In de menigte des volks is des konings heerlijkheid; maar in gebrek van volk is eens vorsten verstoring.
29 Geç öfkelenen akıllıdır, Çabuk sinirlenen ahmaklığını gösterir.
De lankmoedige is groot van verstand; maar die haastig is van gemoed, verheft de dwaasheid.
30 Huzurlu yürek bedenin yaşam kaynağıdır, Hırs ise insanı için için yer bitirir.
Een gezond hart is het leven des vleses; maar nijd is verrotting der beenderen.
31 Muhtacı ezen, Yaradanı'nı hor görüyor demektir. Yoksula acıyansa Yaradan'ı yüceltir.
Die den arme verdrukt, smaadt deszelfs Maker; maar die zich des nooddruftigen ontfermt, eert Hem.
32 Kötü kişi uğradığı felaketle yıkılır, Doğru insanın ölümde bile sığınacak yeri var.

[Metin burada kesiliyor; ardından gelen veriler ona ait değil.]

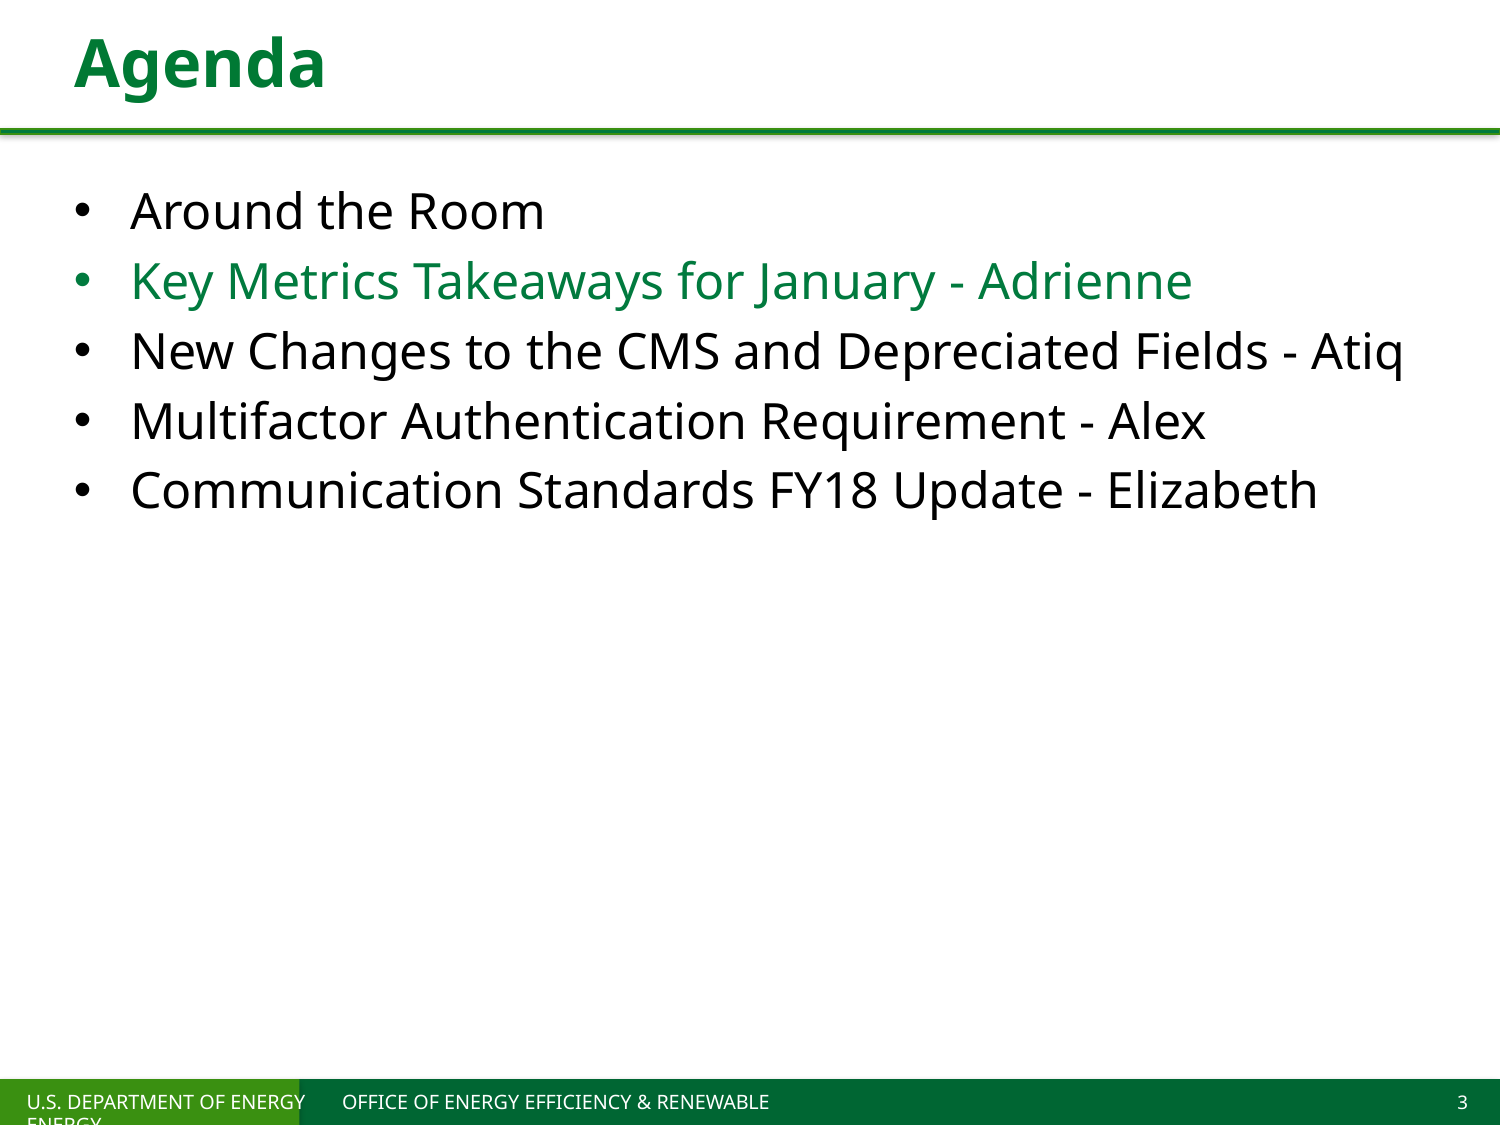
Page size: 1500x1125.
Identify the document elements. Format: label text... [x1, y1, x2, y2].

list Around the Room Key Metrics Takeaways for January - Adrienne New Changes to the CMS and Depreciated Fields - Atiq Multifactor Authentication Requirement - Alex Communication Standards FY18 Update - Elizabeth [58, 171, 1442, 1053]
title Agenda [59, 0, 1491, 128]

De goddeloze zal heengedreven worden in zijn kwaad; maar de rechtvaardige betrouwt zelfs in zijn dood.
33 Bilgelik akıllı kişinin yüreğinde barınır, Akılsızlar arasında bile kendini belli eder.
Wijsheid rust in het hart des verstandigen; maar wat in het binnenste der zotten is, wordt bekend.
34 Doğruluk bir ulusu yüceltir, Oysa günah herhangi bir halk için utançtır.
Gerechtigheid verhoogt een volk, maar de zonde is een schandvlek der natien.
35 Kral sağduyulu kulunu beğenir, Utanç getirene öfkelenir.
Het welbehagen des konings is over een verstandigen knecht; maar zijn verbolgenheid zal zijn over dengene, die beschaamd maakt.